• Work to be completed:
Every record must be given again word for word; no picture belongs in the copy.
**** Study material ****
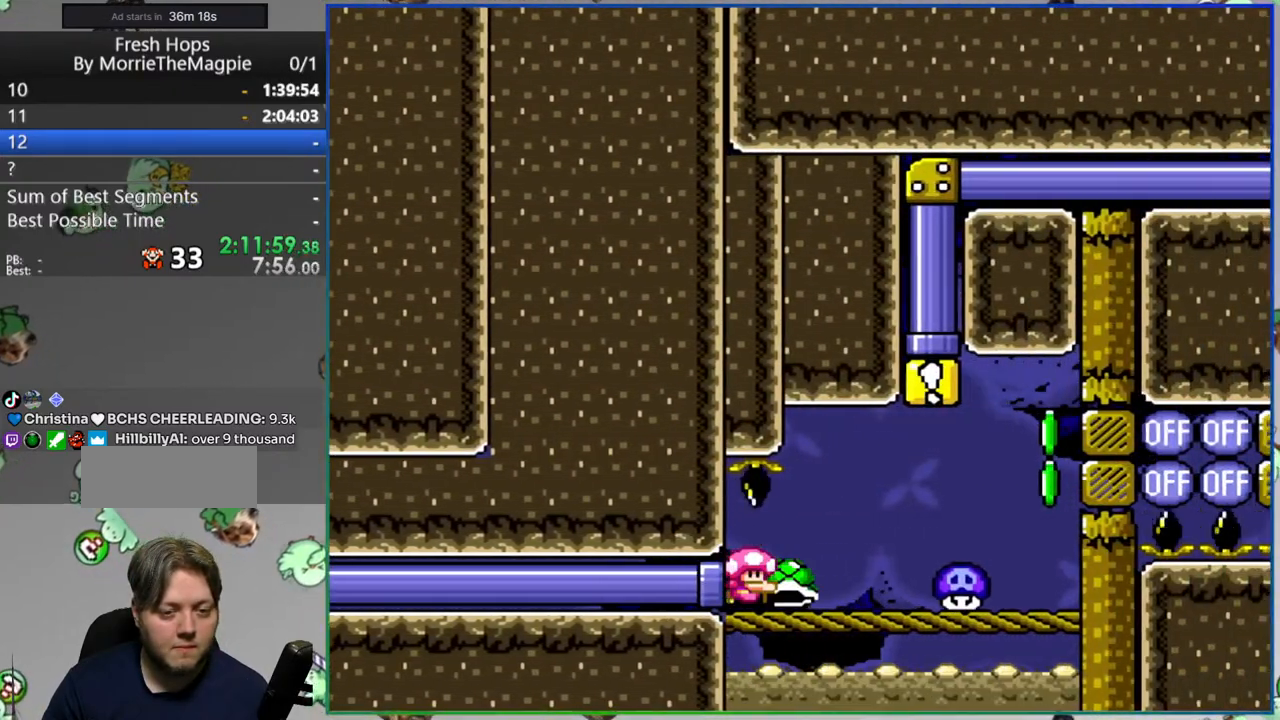
{"dt_ms": 500, "buttons": ["Y", "DPAD_RIGHT"]}
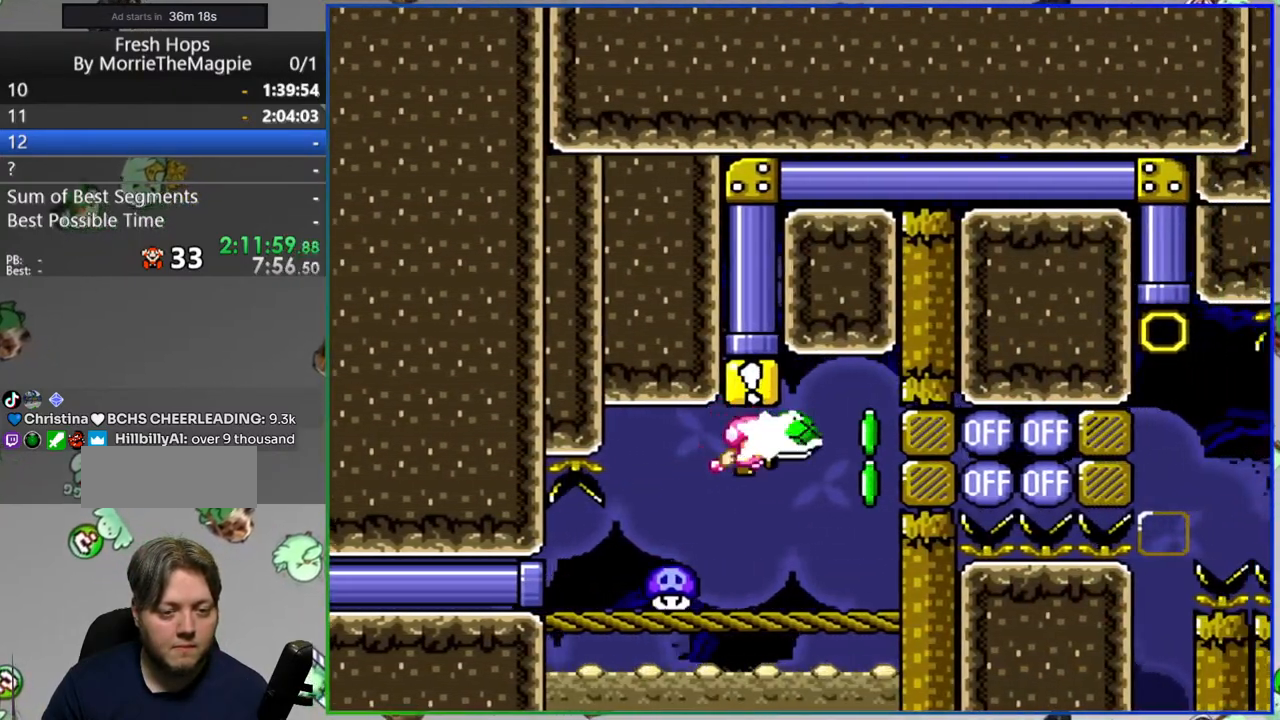
{"dt_ms": 500, "buttons": ["B", "Y", "L1", "DPAD_UP", "DPAD_RIGHT"], "events": [[17, "DPAD_RIGHT", "up"], [117, "DPAD_LEFT", "down"], [367, "B", "down"], [383, "L1", "down"], [450, "DPAD_UP", "down"], [483, "DPAD_LEFT", "up"], [483, "DPAD_RIGHT", "down"]]}
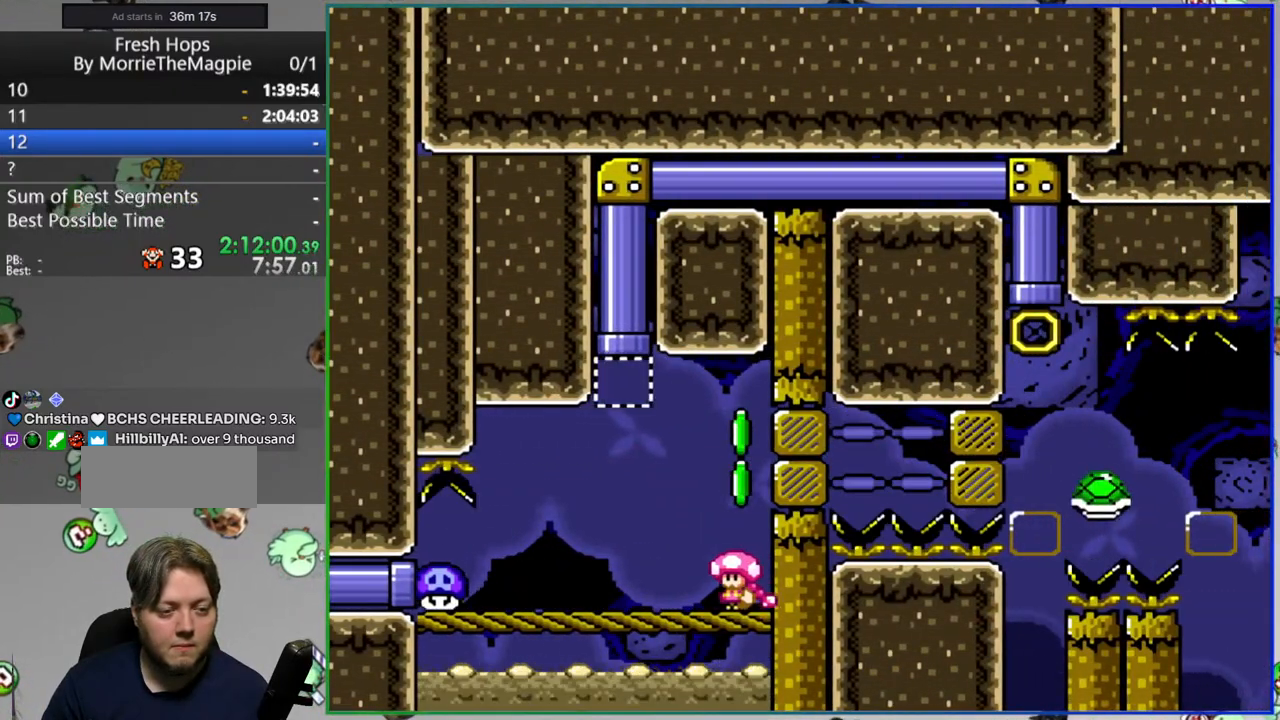
{"dt_ms": 500, "buttons": ["B", "Y"], "events": [[83, "DPAD_RIGHT", "up"], [300, "L1", "up"], [417, "DPAD_UP", "up"]]}
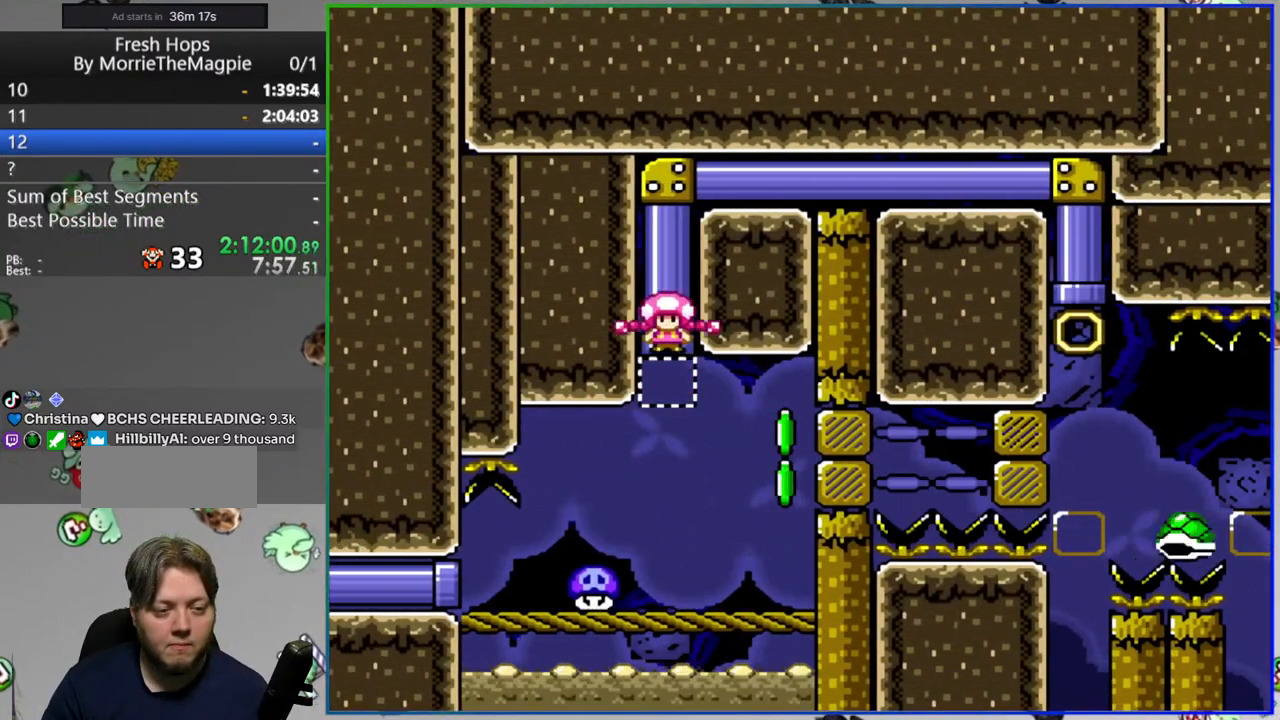
{"dt_ms": 500, "buttons": ["B", "Y", "DPAD_RIGHT"]}
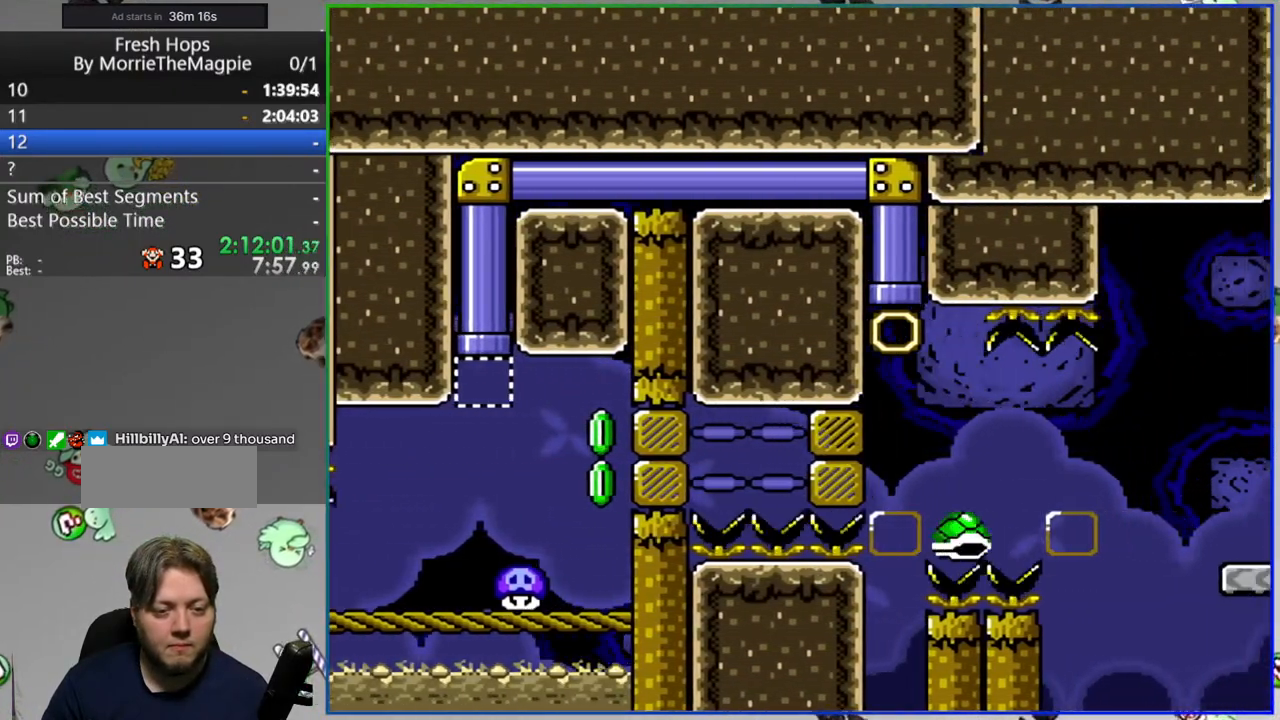
{"dt_ms": 500, "buttons": ["Y", "DPAD_RIGHT"]}
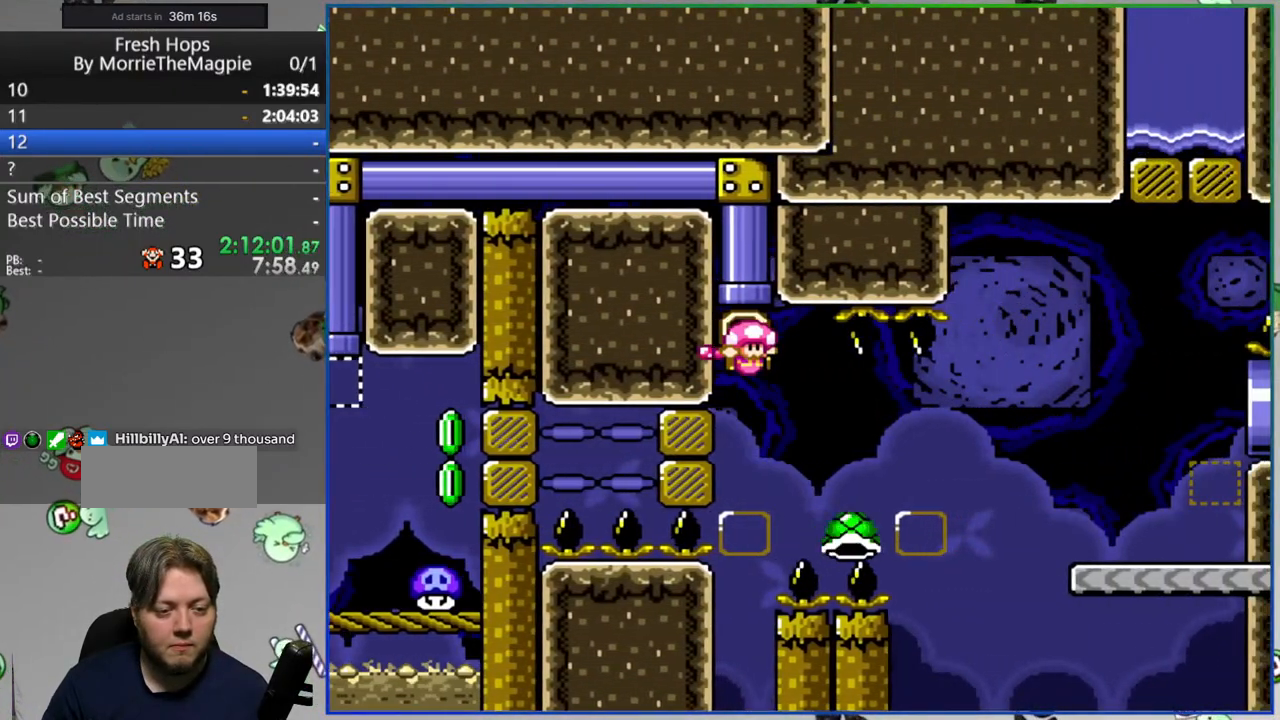
{"dt_ms": 500, "buttons": ["B", "Y", "L1", "DPAD_RIGHT"], "events": [[117, "B", "down"], [117, "L1", "down"]]}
****
• Worked solution:
{"dt_ms": 500, "buttons": ["Y", "DPAD_RIGHT"]}
{"dt_ms": 500, "buttons": ["B", "Y", "L1", "DPAD_UP", "DPAD_RIGHT"], "events": [[17, "DPAD_RIGHT", "up"], [117, "DPAD_LEFT", "down"], [367, "B", "down"], [383, "L1", "down"], [450, "DPAD_UP", "down"], [483, "DPAD_LEFT", "up"], [483, "DPAD_RIGHT", "down"]]}
{"dt_ms": 500, "buttons": ["B", "Y"], "events": [[83, "DPAD_RIGHT", "up"], [300, "L1", "up"], [417, "DPAD_UP", "up"]]}
{"dt_ms": 500, "buttons": ["B", "Y", "DPAD_RIGHT"]}
{"dt_ms": 500, "buttons": ["Y", "DPAD_RIGHT"]}
{"dt_ms": 500, "buttons": ["B", "Y", "L1", "DPAD_RIGHT"], "events": [[117, "B", "down"], [117, "L1", "down"]]}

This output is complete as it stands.